Pose landmark coordinates
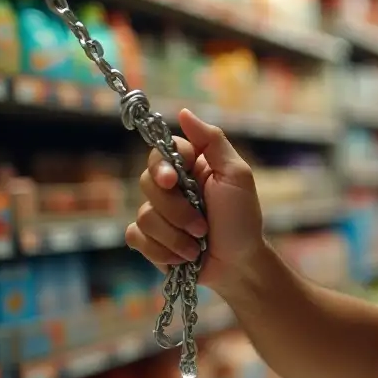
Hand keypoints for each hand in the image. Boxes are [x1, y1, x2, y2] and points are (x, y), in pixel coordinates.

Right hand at [126, 109, 263, 287]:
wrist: (239, 265)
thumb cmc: (242, 219)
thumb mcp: (236, 176)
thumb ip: (212, 142)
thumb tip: (183, 112)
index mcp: (190, 167)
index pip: (160, 151)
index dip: (162, 167)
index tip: (173, 181)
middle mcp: (171, 187)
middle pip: (147, 183)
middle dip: (176, 211)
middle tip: (203, 225)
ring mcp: (158, 213)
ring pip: (143, 215)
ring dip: (175, 236)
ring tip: (198, 245)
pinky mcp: (149, 239)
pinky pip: (135, 236)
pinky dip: (161, 250)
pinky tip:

* WHAT YOU SHOULD DO
Every line of the records above should be copied exactly, while the pictures are left behind.

* REPLY
Hand keypoints for each hand in the image. Boxes are [x1, y1, x2, y2] and points are (x, y), in pixel coordinates.

Right hand at [126, 109, 263, 287]:
wrist: (239, 265)
thumb cmc: (242, 219)
thumb mcp: (236, 176)
thumb ip: (212, 142)
thumb tip: (183, 112)
index mcp: (190, 167)
index pip: (160, 151)
index dip: (162, 167)
index tip: (173, 181)
middle mcp: (171, 187)
middle pip: (147, 183)
middle dip: (176, 211)
middle tip: (203, 225)
ring mcp: (158, 213)
ring pip: (143, 215)
ring dip: (175, 236)
ring tip: (198, 245)
pinky mcp: (149, 239)
pinky pip: (135, 236)
pinky dip: (161, 250)
pinky tip:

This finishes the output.